EXERCISE DIRECTIONS
Repeat every line of the data below word for word, but leave the pictures out of your answer.
[DATA SUPPLIED]
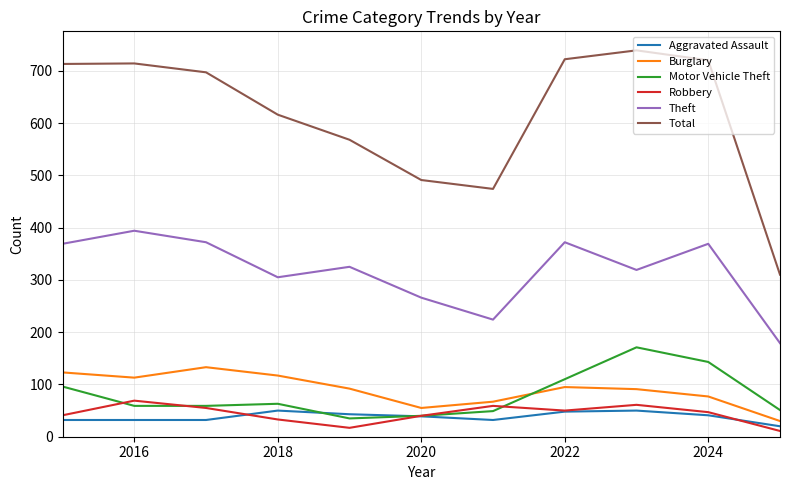

What is the minimum value shown in the chart?

11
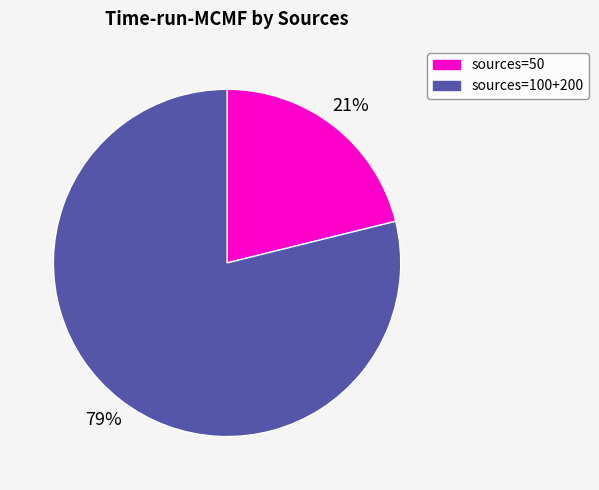

Does any single category account for the majority?

Yes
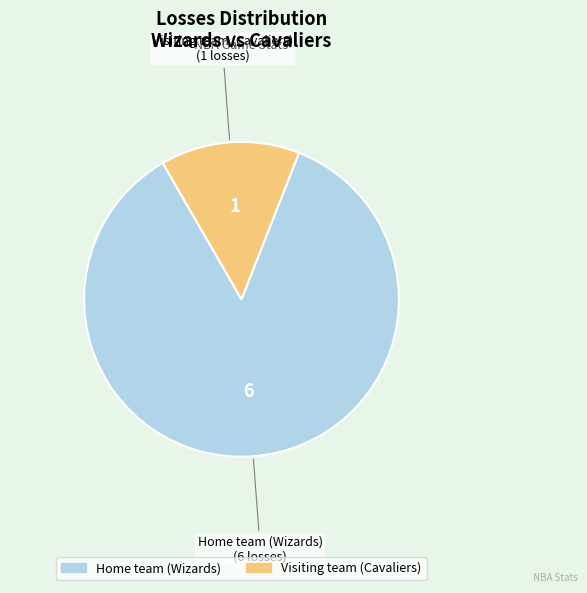

What is the majority slice?

Home team (Wizards)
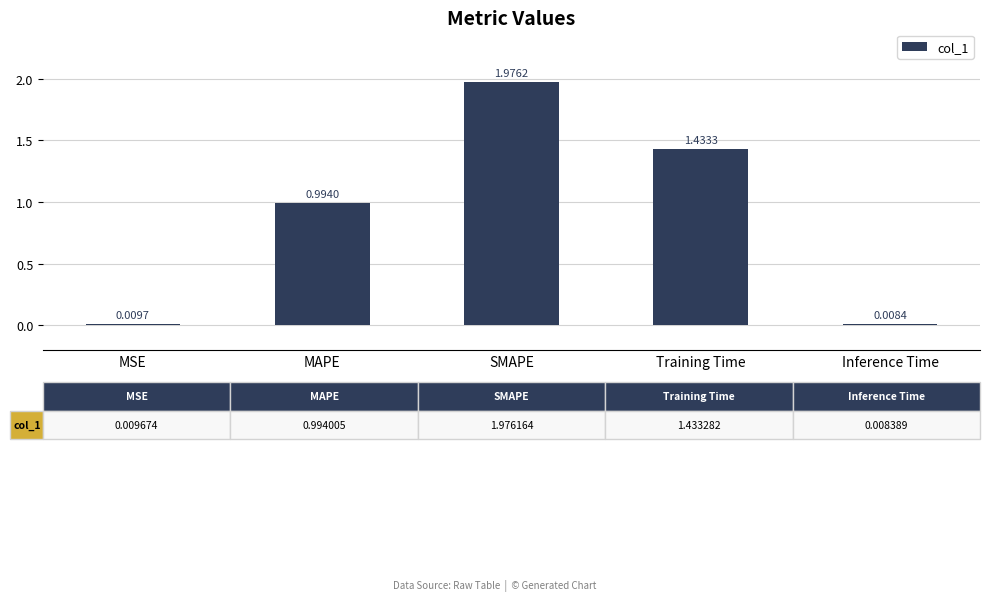

Rank the categories by value from lowest to highest.

Inference Time, MSE, MAPE, Training Time, SMAPE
[/DATA SUPPLIED]
EXERCISE SOLUTION
What is the minimum value shown in the chart?

11

Does any single category account for the majority?

Yes

What is the majority slice?

Home team (Wizards)

Rank the categories by value from lowest to highest.

Inference Time, MSE, MAPE, Training Time, SMAPE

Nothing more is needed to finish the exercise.